‘Ülkemizin namusuna fiyat biçildi!’
Yeni Kiraz Gazetesi’nden Simge Akcan'ın haberine göre, Atatürk'e TBMM tarafından 'Gazi' unvanının verildiği gün olan 19...
Yeni Kiraz Gazetesi'nden Simge Akcan'ın haberine göre, Atatürk'e TBMM tarafından 'Gazi' unvanının verildiği gün olan 19 Eylül Gaziler Günü nedeniyle, İzmir Şehit Aileleri ve Gaziler Derneği'nin kapılarını çaldık, onlara konuk olduk. Sohbet ettik, dertlerini dinledik.
Yalnızca isimlerinin önünde değil kalplerinde taşıdıkları bu rütbenin değerinin bilinmesi gerektiğini vurgulayan dernek üyeleri, maddi sıkıntıları bir kenara bırakıp en büyük üzüntülerinin cüzi miktarda ücretlere verilen vatandaşlıklar olduğunu belirtti.
'İŞGAL ALTINDAYIZ'
Şehit Aileleri ve Gaziler Derneği üyeleri 400 bin dolar karşılığında verilen vatandaşlıkların şehit yakınları ve gazilerimizin yüreğinde büyük yaralar açtığını anlattı. Söz konusu dernek üyeleri, 'Biz bu vatanın evlatlarıyız. Vatan namustur, sınırlarımız namustur, biz bunu ailede gördük. Türk vatandaşlığının bedeli 400 bin dolar olmamalı. Yalnızca bizler değil. Hepimizin ailesinde vardır. Dedelerimiz, babalarımız canlarını siper ederek bu topraklara sahip çıktı, bunun parasal bir karşılığı olmamalı. Bu yara bedenimizdeki yaralardan daha çok canımızı yakıyor. Topraklarımız satın alınarak işgal ediliyor' ifadelerini kullandı.

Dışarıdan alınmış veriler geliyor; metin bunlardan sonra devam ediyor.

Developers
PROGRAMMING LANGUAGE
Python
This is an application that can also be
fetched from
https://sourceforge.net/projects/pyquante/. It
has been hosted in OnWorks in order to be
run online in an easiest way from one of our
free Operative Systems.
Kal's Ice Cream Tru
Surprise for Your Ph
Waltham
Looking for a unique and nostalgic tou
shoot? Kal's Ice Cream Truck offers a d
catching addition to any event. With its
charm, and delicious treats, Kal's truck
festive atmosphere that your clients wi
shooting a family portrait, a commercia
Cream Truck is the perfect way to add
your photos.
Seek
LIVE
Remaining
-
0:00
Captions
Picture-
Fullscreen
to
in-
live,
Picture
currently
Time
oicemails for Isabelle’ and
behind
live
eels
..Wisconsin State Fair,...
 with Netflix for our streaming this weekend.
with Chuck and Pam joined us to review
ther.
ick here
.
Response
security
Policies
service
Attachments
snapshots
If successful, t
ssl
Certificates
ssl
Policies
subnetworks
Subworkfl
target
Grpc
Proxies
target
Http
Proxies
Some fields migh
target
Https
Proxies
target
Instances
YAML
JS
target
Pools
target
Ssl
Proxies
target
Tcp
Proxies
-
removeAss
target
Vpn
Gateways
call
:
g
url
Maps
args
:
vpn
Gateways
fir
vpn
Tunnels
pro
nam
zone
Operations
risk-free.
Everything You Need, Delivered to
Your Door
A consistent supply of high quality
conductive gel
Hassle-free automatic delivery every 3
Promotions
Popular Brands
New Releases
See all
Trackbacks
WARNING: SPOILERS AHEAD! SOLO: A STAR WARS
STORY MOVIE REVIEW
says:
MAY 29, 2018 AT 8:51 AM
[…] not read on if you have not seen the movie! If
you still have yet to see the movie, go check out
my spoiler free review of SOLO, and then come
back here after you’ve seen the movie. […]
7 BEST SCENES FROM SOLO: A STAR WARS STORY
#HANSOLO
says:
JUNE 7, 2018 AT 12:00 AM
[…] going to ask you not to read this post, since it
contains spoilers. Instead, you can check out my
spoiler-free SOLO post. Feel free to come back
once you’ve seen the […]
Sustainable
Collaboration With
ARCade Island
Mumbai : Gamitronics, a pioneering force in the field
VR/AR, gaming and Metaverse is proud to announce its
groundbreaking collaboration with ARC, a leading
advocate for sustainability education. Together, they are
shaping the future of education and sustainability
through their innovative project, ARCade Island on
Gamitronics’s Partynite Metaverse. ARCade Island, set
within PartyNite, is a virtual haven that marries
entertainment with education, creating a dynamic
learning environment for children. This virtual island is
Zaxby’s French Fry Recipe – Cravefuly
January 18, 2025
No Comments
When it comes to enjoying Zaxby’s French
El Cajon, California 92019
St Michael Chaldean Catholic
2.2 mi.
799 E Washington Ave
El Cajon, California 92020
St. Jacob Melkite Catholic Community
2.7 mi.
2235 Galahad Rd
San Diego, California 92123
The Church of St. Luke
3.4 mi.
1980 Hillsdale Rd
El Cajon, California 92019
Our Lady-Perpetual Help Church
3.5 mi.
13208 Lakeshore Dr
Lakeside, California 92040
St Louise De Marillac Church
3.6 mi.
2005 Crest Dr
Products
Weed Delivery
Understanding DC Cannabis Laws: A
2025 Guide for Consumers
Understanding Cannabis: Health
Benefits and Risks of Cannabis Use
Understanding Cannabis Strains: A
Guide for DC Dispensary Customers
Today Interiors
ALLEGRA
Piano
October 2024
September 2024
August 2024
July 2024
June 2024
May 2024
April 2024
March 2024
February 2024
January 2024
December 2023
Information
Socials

Dernek üyeleri bireysel hakları ve isteklerinin önüne ücretli vatandaşlık konusunu koymuş durumda. İstisnasız her biri hala kalıcı sağlık sorunları ve maddi imkansızlıklarla boğuşurken vatanın bekası adına sesini duyurmak çabalıyor.
'MERKEZLER KAPATILDI'
İstanbul, Ankara gibi büyük şehirlerde yer alan askeri hastanelerin ve şehit gazi yakınlarına destek veren psikolojik destek merkezlerinin kapanması, vatan evlatlarını bütünüyle sahipsiz bırakıyor. Her biri en az 8 ameliyat atlatmış, bedeninde çatışmanın hasarlarını taşıyan gazilerimiz askeri hastanelerin kapanmasından kaynaklı zorunlu ilaçlarına erişmekte zorluk çekiyor.
ŞAGAD üyeleri Psikolojik Destek Merkezleri'nin de önemini tekrar tekrar vurgulayarak, '20'li yaşlardan sonra hayata engelli devam etmek zorunda olmak büyük bir travma. Beden bütünlüğünüz bozulmuş işlevini yerine getiremez şekilde yaşamak zorundasınız. Zaten şahit olduğunuz çatışmalar, omuz omuza çarpıştığınız arkadaşlarınızın ölümü dayanılmaz bir acı. İntiharın eşiğinden dönenler, yıllarca travmaların psikolojik yükünü taşıyan arkadaşlarımız oldu. Çürük raporunu aldıktan sonra askeriyenin sizinle işi bitiyor. Gerisi devletle sizin aranızda çözebilirseniz şanslı oluyorsunuz' dedi.